Is there a way to work with files outside /nix in nixops?

I’m using nixops and want to create certain directories on VM build. For example, I need to create /var/mail and /var/spool/mail for mail, and not-world-readable directories to store keys (I don’t want to use deployment.keys since I don’t want my server to go down after a restart).

Is there a way to build these directories in nixops?

Hi, sure, you just set systemd.tmpfiles.rules. For the syntax, you can refer to man tmpfiles.d.

Thanks, though as I understand it, systemd.tmpfiles creates temporary files, which may be automatically removed, and emails should preferably never be removed without manual intervention.

Temporary, permanent, whatever you want. systemd uses it itself to create the persistent log storage as an example. You can take a look in /etc/tmpfiles.d/systemd.conf.

1 Like

You need to set them up when switching to the configuration.
I just add a service similar to this when I have to do something like this. As you can see I also generate a keyfile and populate it with random data. = {
    serviceConfig.Type = "oneshot";
    wantedBy = [ "" ];
    script = ''
      mkdir -p /var/lib/roundcube/temp /var/lib/roundcube/logs
      chown -Rc roundcube:root /var/lib/roundcube
      chmod -c 700 /var/lib/roundcube
      if [ ! -s "/var/lib/roundcube/des_key" ]; then
        ${pkgs.coreutils}/bin/dd if=/dev/urandom bs=32 count=1 2>/dev/null | ${pkgs.coreutils}/bin/base64 > "/var/lib/roundcube/des_key"
        chown -c roundcube:root "/var/lib/roundcube/des_key"
        chmod -c 400 "/var/lib/roundcube/des_key"
      if [ -s "/var/lib/roundcube/roundcube.sqlite" ]; then
        # Just go ahead and remove the sessions on a boot
        ${pkgs.sqlite}/bin/sqlite3 "/var/lib/roundcube/roundcube.sqlite" "DELETE FROM session;"

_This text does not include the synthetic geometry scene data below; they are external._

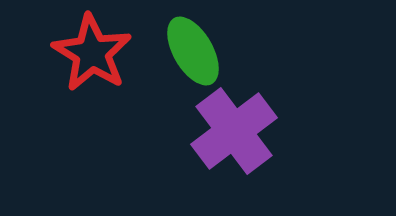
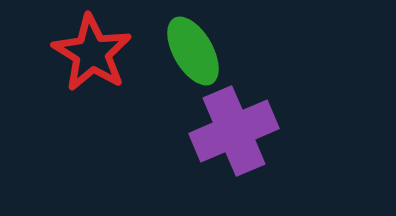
purple cross: rotated 14 degrees clockwise
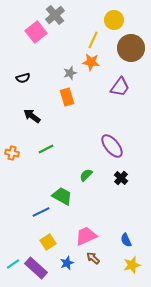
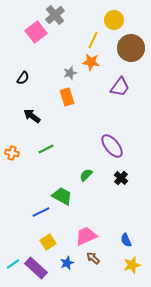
black semicircle: rotated 40 degrees counterclockwise
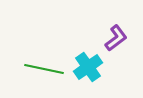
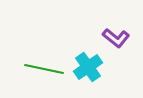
purple L-shape: rotated 76 degrees clockwise
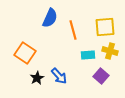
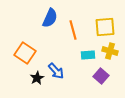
blue arrow: moved 3 px left, 5 px up
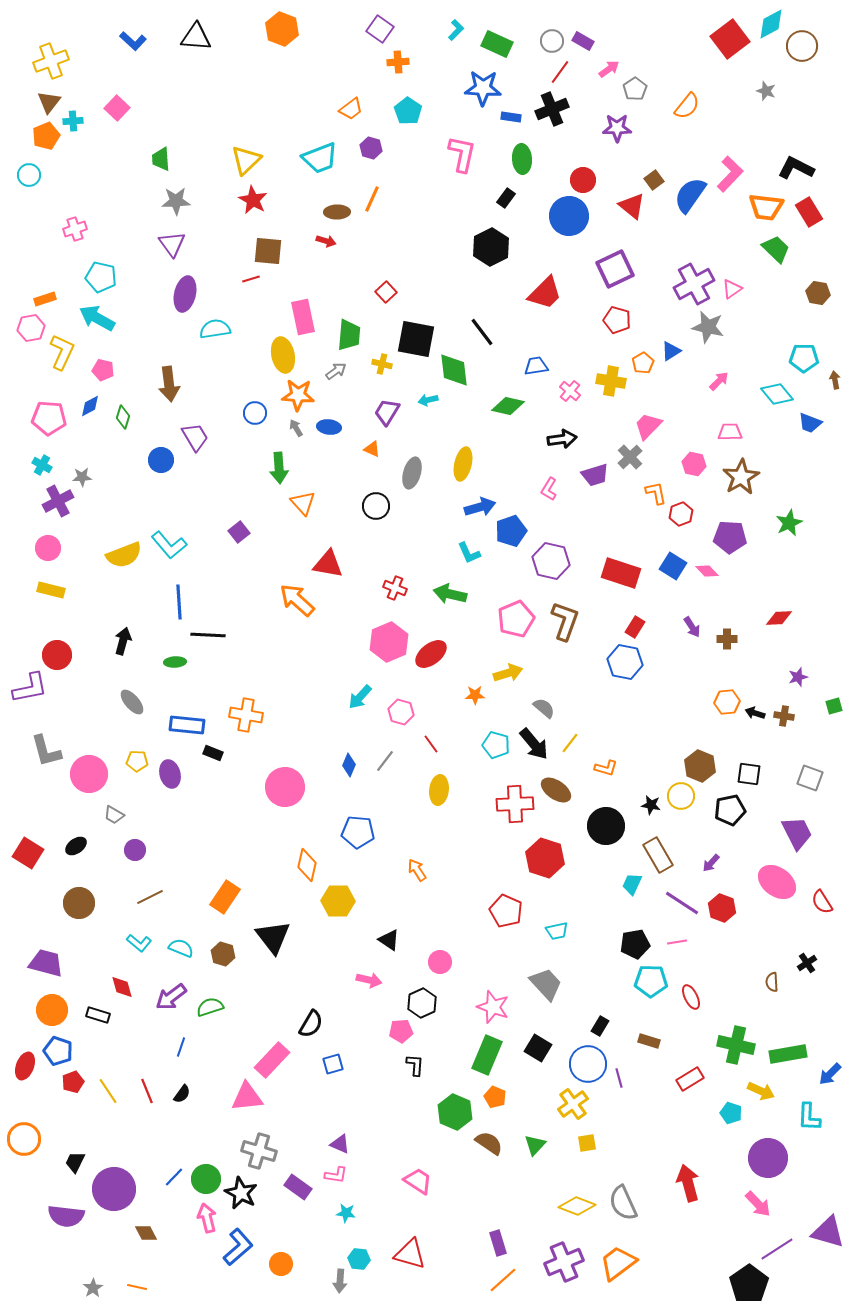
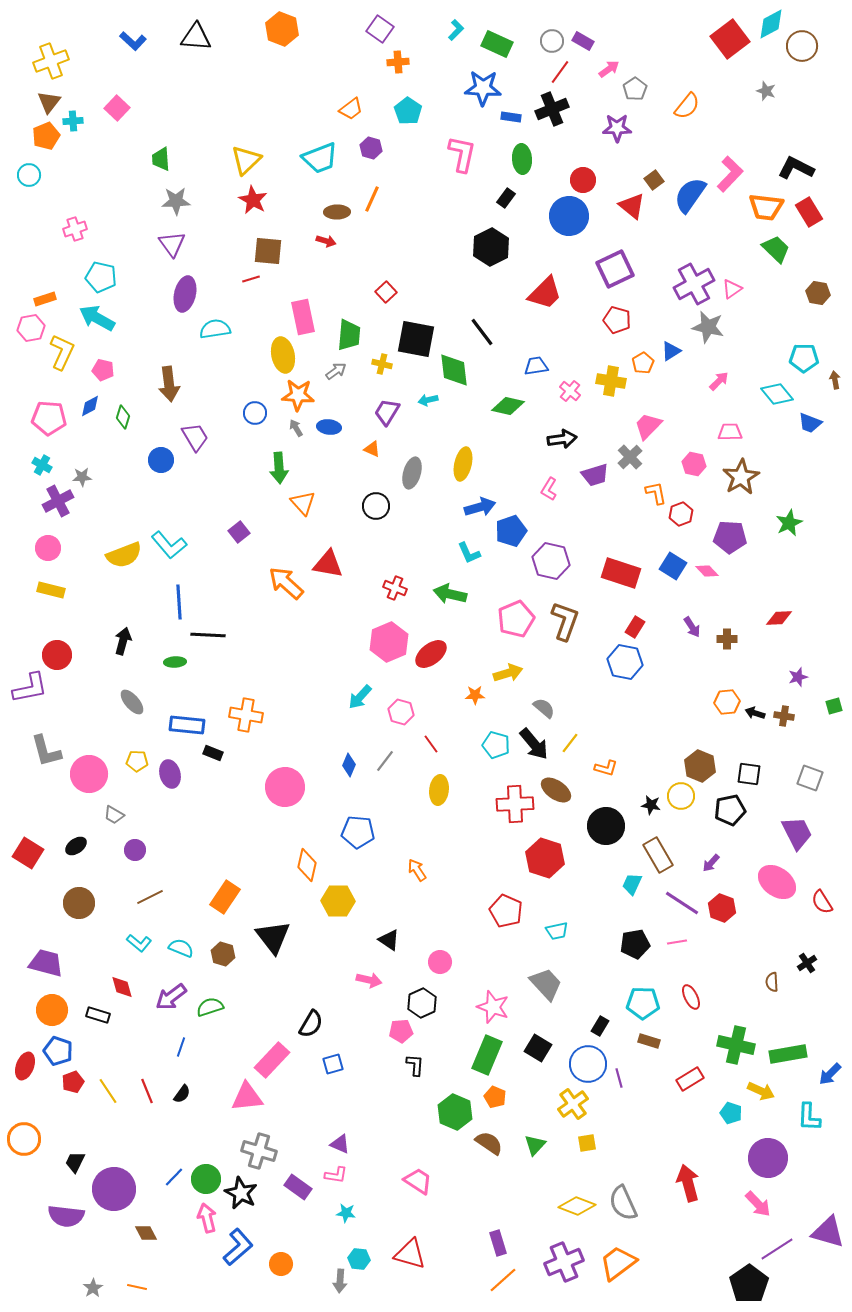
orange arrow at (297, 600): moved 11 px left, 17 px up
cyan pentagon at (651, 981): moved 8 px left, 22 px down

The activation scripts will take care of setting up tmpfiles as well, so they will be created on activation using nixops. But it really depends on what you’re trying to do. If all that needs to happen is creating directories and setting permissions, then systemd.tmpfiles.rules is the most declarative thing to do.

1 Like

I don’t really think deployment.keys is appropriate for creating directories for a service, but deployment.keys doesn’t have to be exclusively in /run. You can set path to any path you’d like to use.

It sure is. Anything for which StateDirectory, RunDirectory and friends aren’t sufficient, systemd recommends using systemd-tmpfiles

The way I read @ryantm’s message, he’s referring to the use of deployment.keys to create directories.

1 Like

Thanks, I edited it to be more clear.